Both Avalon and his sister had toyed with heroin in their midteens, but their father’s death appears to have accelerated an ingrained yen for the drug. Avalon attempted to curtail this seemingly inevitable path to self-destruction in the same way his father had, by starting a family. A year after his father’s death, Avalon and his teenage bride had a daughter. “It was like my dad took his last breath, and a year later, my daughter let out the loudest scream you have ever heard,” he says.
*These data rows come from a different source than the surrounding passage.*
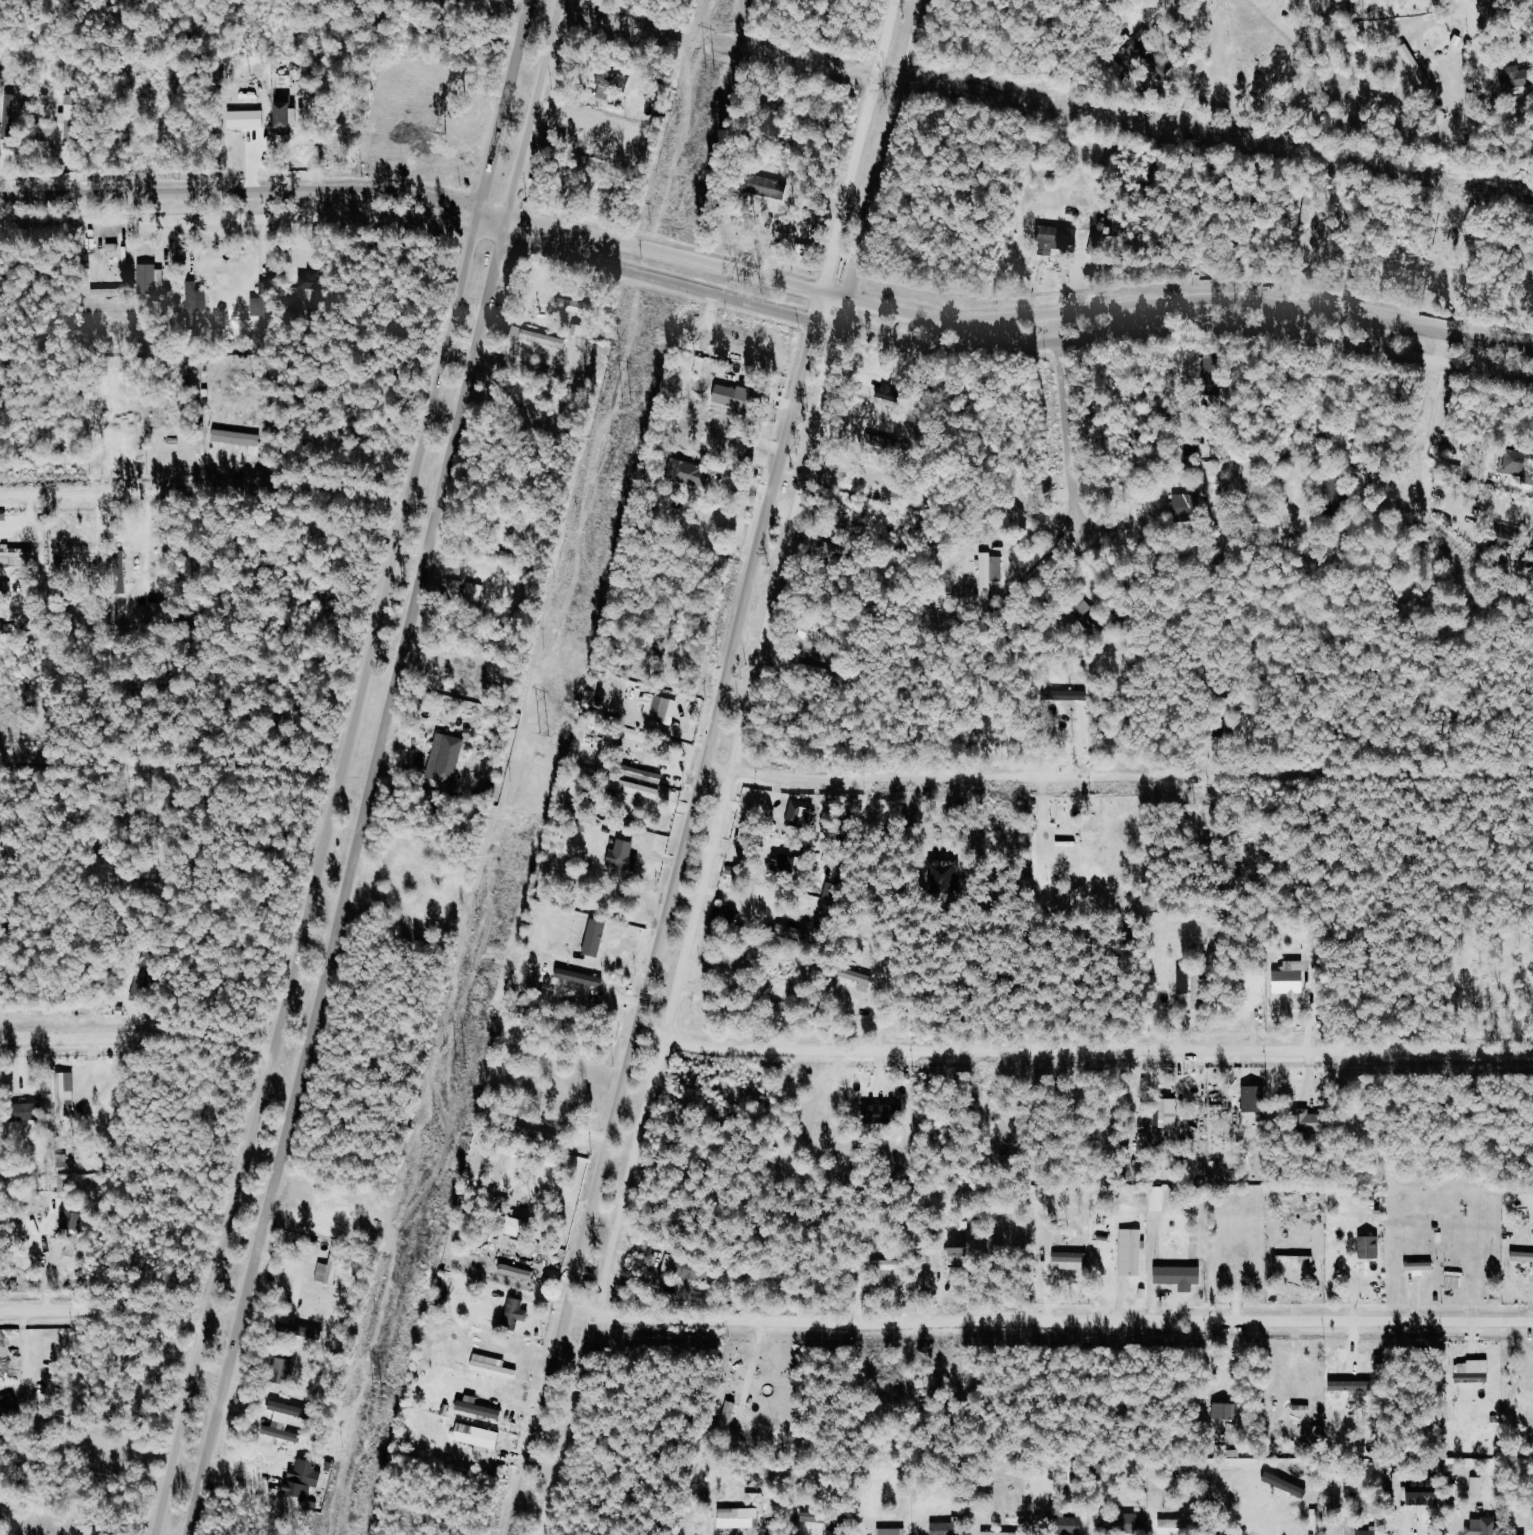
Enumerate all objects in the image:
road: (1464, 10)
building: (1266, 51)
building: (1146, 57)
building: (1415, 63)
power tower: (710, 72)
building: (1517, 77)
building: (612, 84)
building: (286, 110)
building: (70, 118)
building: (247, 119)
building: (1058, 235)
road: (766, 274)
building: (152, 279)
building: (312, 281)
building: (196, 301)
building: (263, 306)
road: (766, 306)
building: (539, 337)
building: (733, 396)
power tower: (627, 403)
road: (1429, 412)
road: (1066, 431)
building: (237, 437)
building: (883, 441)
building: (1518, 464)
building: (686, 472)
building: (1330, 488)
road: (204, 499)
building: (1183, 504)
building: (15, 553)
building: (988, 573)
building: (475, 591)
building: (1088, 610)
building: (1063, 695)
building: (660, 708)
power tower: (544, 735)
building: (447, 758)
road: (170, 763)
road: (343, 767)
road: (374, 767)
road: (734, 768)
road: (708, 769)
building: (645, 774)
road: (1133, 775)
building: (638, 789)
building: (801, 814)
building: (1063, 850)
building: (625, 856)
building: (793, 864)
building: (764, 900)
building: (727, 916)
building: (597, 936)
building: (585, 978)
building: (858, 978)
building: (1290, 981)
building: (144, 982)
building: (1192, 984)
road: (137, 1034)
road: (1083, 1047)
power tower: (459, 1068)
building: (66, 1091)
building: (1254, 1098)
building: (884, 1112)
building: (1166, 1112)
building: (1314, 1121)
building: (1158, 1197)
building: (72, 1219)
building: (517, 1226)
building: (1371, 1246)
building: (1132, 1251)
building: (962, 1256)
building: (1071, 1256)
building: (1523, 1256)
building: (1297, 1258)
building: (887, 1267)
building: (1421, 1267)
building: (330, 1268)
building: (689, 1268)
building: (517, 1272)
building: (1180, 1276)
building: (1455, 1279)
road: (104, 1309)
building: (515, 1313)
road: (1050, 1319)
building: (306, 1333)
building: (283, 1369)
building: (495, 1369)
building: (1473, 1371)
power tower: (378, 1397)
building: (4, 1408)
building: (479, 1408)
building: (1226, 1410)
building: (729, 1414)
building: (282, 1431)
building: (479, 1436)
building: (304, 1478)
building: (1425, 1491)
building: (812, 1516)
building: (739, 1517)
building: (1065, 1521)
building: (1120, 1522)
building: (943, 1528)
building: (1479, 1528)
building: (1367, 1532)
building: (1002, 1533)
The three of them moved away to Portland to start anew. He had become increasingly disillusioned with the rigid laws of Orthodox Judaism and shaved off his beard the day his daughter came home from the hospital. But as with his father, a family wasn’t enough to check Avalon’s own descent. He had been smoking and selling pot while attending the Orthodox temples back in Hollywood (there is technically no rule against it, he says) and began using heroin more and more as they settled in Portland, eventually abandoning his wife and daughter altogether for the drug.

Then, at perhaps his lowest point, addicted and living amid the hustlers and street urchins of downtown Portland, and selling his body to support his habit, Avalon called his mom back in Los Angeles to say hello. She told him to come home and says she was genuinely surprised when he called a day later from the downtown L.A. bus station. He moved into his mother’s home and managed to kick his drug habit.

Everyone I’ve heard describe Avalon’s younger sister says that she could light up a room and that when she spiraled downward, it was with a stunning and frightening intensity.

“She was just like a light,” says Avalon’s mother. “So charming and beautiful, but she could go to those lower depths just like her father. Mickey would be homeless at a friend’s house in Malibu. People take care of him because he doesn’t take up much space. And he would never let anybody consciously hurt him. I can’t say the same about her. She would be down in MacArthur Park.”

Inspired by Avalon’s unexpected success, the family managed to track down his sister and bring her home as well. “I thought it would all work out, that we would do it with love,” his mother tells me sadly.

“That was the best year of my life,” Avalon says without hesitation. “It was the closest I had ever been to my sister, and we were both in my mom’s house, which we had left before we were supposed to. It’s as if we created and re-created memories during that time.”